Parmi les manifestants tués, un a été assassiné à coups de couteau le mercredi 21 septembre à Qazvin, a rapporté l’agence Fars. Les autorités iraniennes ont nié complètement l’implication des forces de sécurité dans la mort des manifestants.
Il faut rappeler que Mahsa Amini est une étudiante de 22 ans, elle a été arrêtée le vendredi 16 septembre 2022 par les forces de l’ordre pour avoir mal porté son foulard. Elle est retrouvée morte dans sa cellule en garde à vue. À noter que la police des mœurs est une brigade qui surveille le strict respect des règles vestimentaires, c’est-à-dire le port du hijab obligatoire.

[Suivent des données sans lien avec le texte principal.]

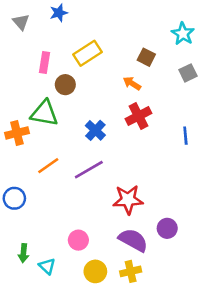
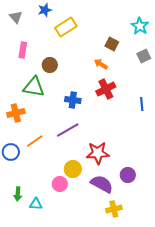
yellow rectangle: (88, 53) -> (66, 27), moved
pink rectangle: (44, 62) -> (23, 50), moved
blue cross: (95, 130) -> (73, 100), turned -35
orange cross: (17, 133) -> (16, 113), moved
orange line: (48, 166) -> (35, 141), moved
cyan triangle: (47, 266) -> (36, 204), turned -40
yellow circle: (95, 271) -> (73, 169), moved
yellow cross: (131, 271) -> (114, 209), moved

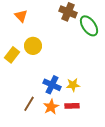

La tension continue d’augmenter en Iran. Des milliers de femmes et d’hommes ont gagné les rues au quotidien pour protester contre la mort tragique de cette jeune femme. À travers une vidéo qui fait la une sur les réseaux sociaux, plusieurs femmes ont jeté leurs foulards dans le feu. Cet acte traduit la colère de la population iranienne contre ce crime horrible commis par les responsables.
Le peuple a profité de cette occasion pour rendre hommage à Mahsa Amini et pour se soulever aussi contre le régime islamique Iranien. Depuis cette semaine de protestation, le peuple transforme les mouvements en révolution, Iran est le théâtre de scènes de manifestations.
On a constaté des femmes qui lancent des slogans contre le régime islamique iranien, qui se découvrent la chevelure, se coupent les cheveux et parfois brûlent leur hijab. Et aussi des Iraniens qui ripostent à la police et qui bravent la répression. Les manifestants lancent des slogans : « Aba la dictature ».
Le journaliste de la Radio France Inter (RFI), Anne Corpet dans la rubrique décryptage a fait le point sur le dossier de Mahsa ce mercredi 21 septembre : « Mahsa Amini, Symbole de l’oppression des femmes en Iran ». Selon l’écrivaine et sociologue iranienne, Chahla Chafiq : « Le cas de Mahsa Amini n’est qu’une illustration d’une répression qui touche en réalité tous les Iraniens, au nom de la chasteté et de la morale ».